Whitelist Hash da39a3ee5e6b4b0d3255bfef95601890afd80709 which represents emails without body content but Attachements/Subjects (billings, pdfs from suppliers, etc, huge amount of false positives)

Other notes

What am I doing wrong? Shouldn't be the format of the whitelist-file only a hash line-by-line?

When I add another number at the end like this: da39a3ee5e6b4b0d3255bfef95601890afd80709 0 Pyzor is working again but still not whitelisting this hash.

Schroeffu commented 5 years ago

Would really love a fix :-)

Currently, i can only give 0.01 points to PYZOR because empty mails - only subject/attachement, no text - creates a lot of false positives. :- (

xrat commented 3 years ago

I'd like to clarify that this bug affects all whitelisted messages not just "empty" ones with digest da39a3ee5e6b4b0d3255bfef95601890afd80709.

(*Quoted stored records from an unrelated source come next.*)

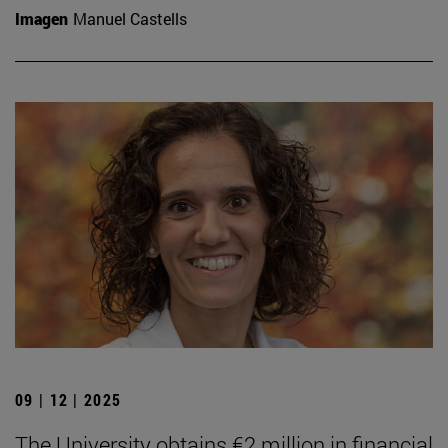
Imagen
Manuel Castells
09 | 12 | 2025
The University obtains €2 million in financial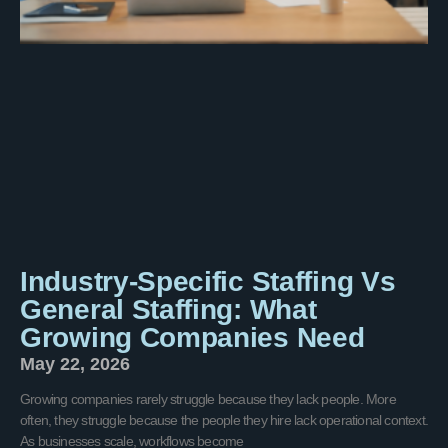
Industry-Specific Staffing Vs
General Staffing: What
Growing Companies Need
May 22, 2026
Growing companies rarely struggle because they lack people. More
often, they struggle because the people they hire lack operational context.
As businesses scale, workflows become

I am currently testing the following changes:

--- /usr/lib/python3/dist-packages/pyzor/client.py  2017-09-05 16:41:23.000000000 +0200
+++ client.73.py    2021-07-13 18:41:21.448102172 +0200
@@ -119,6 +119,6 @@
     def _mock_check(self, digests, address=None):
-        msg = (b"Code: %s\nDiag: OK\nPV: %s\nThread: 1024\nCount: 0\n"
-               b"WL-Count: 0" % (pyzor.message.Response.ok_code,
+        msg = ("Code: %s\nDiag: OK\nPV: %s\nThread: 1024\nCount: 0\n"
+               "WL-Count: 0" % (pyzor.message.Response.ok_code,
                                  pyzor.proto_version))
-        return email.message_from_bytes(msg, _class=pyzor.message.Response)
+        return email.message_from_bytes(msg.encode(), _class=pyzor.message.Response)

I.e., remove the 2 b encoders in msg = and change msg to msg.encode() in the return statement.

Disclaimer: I do not know Python. The above works for me for now.

mnalis commented 2 years ago

Thanks, it works great!

% echo | pyzor check
public.pyzor.org:24441  (200, 'OK')     24308494        243371
% echo | pyzor local_whitelist
% echo | pyzor check
public.pyzor.org:24441  (200, 'OK')     0       0

can not somebody make a release of this fix?